Like "This is the Sword of Despair, you roll a d12 for damage (instead of a d8) and once per day can use a Fear spell" or something like that.
I like that also.
Granted - with the math the way it is currently, a +1 weapon doesn't 'break' anything and only takes the players from hitting on a 8 to hitting on a 7 (an 8% increasing in hit probability - unlike +1 plate which takes the enemy from hitting on a 17 to hitting on an 18 - a 33% reduction in hit probability for most of them).
However - I'd rather magic items were cool rather than just numerically better.
The drawback is that it is hard to come up with such 'coolness' that is useful in broad circumstances. Giving a weapon an accuracy bonus makes it generally useful - even if the special property isn't always useful. This actually opens the door for more potential properties since a more special use property isn't the only thing the weapon does.

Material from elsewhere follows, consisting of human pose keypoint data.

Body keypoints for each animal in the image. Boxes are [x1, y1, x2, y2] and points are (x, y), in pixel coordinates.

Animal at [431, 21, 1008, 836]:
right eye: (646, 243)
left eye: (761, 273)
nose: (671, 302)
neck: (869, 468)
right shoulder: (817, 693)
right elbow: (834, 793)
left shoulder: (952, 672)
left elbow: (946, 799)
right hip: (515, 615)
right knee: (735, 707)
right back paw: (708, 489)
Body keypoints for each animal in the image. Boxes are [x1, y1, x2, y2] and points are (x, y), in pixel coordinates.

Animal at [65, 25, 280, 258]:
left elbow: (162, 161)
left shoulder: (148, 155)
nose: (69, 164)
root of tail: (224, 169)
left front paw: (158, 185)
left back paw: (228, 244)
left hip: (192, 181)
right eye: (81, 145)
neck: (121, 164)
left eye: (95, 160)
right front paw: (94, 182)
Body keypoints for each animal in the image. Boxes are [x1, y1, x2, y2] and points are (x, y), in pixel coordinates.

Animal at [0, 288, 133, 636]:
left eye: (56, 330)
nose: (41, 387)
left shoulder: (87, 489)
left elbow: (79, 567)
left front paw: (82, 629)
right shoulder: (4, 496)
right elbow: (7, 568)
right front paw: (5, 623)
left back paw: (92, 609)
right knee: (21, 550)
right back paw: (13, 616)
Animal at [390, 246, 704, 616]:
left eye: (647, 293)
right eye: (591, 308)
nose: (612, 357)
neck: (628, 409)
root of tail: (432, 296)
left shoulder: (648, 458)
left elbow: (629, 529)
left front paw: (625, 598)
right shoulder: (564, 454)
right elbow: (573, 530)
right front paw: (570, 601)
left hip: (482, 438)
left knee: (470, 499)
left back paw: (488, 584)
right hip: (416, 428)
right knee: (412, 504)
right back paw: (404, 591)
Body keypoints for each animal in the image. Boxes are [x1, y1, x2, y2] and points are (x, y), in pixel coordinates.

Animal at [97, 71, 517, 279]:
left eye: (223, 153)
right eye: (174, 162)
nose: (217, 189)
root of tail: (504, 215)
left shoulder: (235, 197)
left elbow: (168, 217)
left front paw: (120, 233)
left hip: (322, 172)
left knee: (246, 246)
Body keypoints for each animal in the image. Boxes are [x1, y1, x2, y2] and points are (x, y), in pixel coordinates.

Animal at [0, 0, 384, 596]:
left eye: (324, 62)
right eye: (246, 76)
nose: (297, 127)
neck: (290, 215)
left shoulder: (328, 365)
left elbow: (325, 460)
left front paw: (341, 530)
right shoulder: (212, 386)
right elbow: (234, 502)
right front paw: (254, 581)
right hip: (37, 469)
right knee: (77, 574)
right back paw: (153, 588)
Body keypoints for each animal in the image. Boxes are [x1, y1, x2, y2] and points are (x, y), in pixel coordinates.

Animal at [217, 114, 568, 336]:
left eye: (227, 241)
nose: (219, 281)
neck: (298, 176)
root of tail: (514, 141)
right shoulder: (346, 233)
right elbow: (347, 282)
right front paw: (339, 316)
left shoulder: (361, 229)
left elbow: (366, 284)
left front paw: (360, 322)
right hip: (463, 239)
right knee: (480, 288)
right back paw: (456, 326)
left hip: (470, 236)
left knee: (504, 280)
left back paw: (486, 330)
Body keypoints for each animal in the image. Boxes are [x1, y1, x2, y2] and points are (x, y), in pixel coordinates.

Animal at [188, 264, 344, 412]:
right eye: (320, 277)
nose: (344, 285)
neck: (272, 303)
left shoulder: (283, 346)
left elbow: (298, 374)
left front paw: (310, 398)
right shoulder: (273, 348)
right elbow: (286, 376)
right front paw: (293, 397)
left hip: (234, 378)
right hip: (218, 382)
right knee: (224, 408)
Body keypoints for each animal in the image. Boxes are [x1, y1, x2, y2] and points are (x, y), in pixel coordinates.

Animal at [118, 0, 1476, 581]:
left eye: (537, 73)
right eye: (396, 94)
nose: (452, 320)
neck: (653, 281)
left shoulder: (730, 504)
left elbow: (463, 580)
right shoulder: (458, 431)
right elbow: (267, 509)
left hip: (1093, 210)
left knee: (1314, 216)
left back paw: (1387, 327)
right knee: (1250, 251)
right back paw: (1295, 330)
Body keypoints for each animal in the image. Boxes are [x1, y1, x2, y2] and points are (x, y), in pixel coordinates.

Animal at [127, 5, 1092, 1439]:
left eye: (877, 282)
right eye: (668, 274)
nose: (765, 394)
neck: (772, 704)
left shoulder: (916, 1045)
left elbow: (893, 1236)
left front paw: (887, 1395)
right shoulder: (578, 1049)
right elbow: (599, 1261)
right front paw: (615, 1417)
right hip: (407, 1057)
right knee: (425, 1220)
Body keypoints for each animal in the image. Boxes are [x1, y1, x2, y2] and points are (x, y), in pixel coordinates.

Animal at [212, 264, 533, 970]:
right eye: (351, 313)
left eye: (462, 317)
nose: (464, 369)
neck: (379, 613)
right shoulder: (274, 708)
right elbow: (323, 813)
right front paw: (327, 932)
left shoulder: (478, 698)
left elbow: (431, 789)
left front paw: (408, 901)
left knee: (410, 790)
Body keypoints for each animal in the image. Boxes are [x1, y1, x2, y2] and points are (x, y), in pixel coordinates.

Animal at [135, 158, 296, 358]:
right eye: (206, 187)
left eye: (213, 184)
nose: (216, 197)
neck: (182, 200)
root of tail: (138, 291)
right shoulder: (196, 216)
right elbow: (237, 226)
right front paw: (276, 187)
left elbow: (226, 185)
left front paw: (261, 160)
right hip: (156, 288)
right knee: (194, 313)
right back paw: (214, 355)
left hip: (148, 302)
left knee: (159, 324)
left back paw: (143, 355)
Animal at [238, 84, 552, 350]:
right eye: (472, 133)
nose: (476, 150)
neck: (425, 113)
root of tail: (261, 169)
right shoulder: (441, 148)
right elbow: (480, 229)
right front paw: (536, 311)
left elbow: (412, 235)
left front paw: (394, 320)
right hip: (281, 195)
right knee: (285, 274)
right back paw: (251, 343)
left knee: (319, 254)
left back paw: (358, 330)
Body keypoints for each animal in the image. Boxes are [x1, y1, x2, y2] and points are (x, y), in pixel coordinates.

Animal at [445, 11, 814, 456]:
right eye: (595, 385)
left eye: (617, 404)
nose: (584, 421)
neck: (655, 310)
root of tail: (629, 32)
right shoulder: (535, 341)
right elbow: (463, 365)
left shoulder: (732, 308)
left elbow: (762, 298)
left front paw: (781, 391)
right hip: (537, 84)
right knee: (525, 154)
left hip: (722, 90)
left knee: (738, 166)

I've been playing with the weapons which in AD&D might bave been +1, +3 versus {creature type}. One possibility I've been looking at is having them grant advantage when attacking creatures of that type. I'm a bit worried that is too good, however, My second thought (which goes back to the math a did a few weeks ago) is partial advantage against these creatures.
When I was playing with a partial advantage system, Iooked at the math of rolling a d12 and a d20 and using the highest. The net result was a bonus between +1 and +3 - which is in the right ballpark. This didn't work for what I wanted from a partial advantage system mostly because there was no convenient die size to grant partial disadvantage (it would take a d40 or so). But it means that this approach could be used to create magic weapons which improved a character's chance of hitting without actually competing with bounded accuracy.
For such weapons I am currently considering doubling the weapon damage (but not any other damage) from the attack. So - rather than a d8 becoming a d12 as in the above example, it would become 2d8.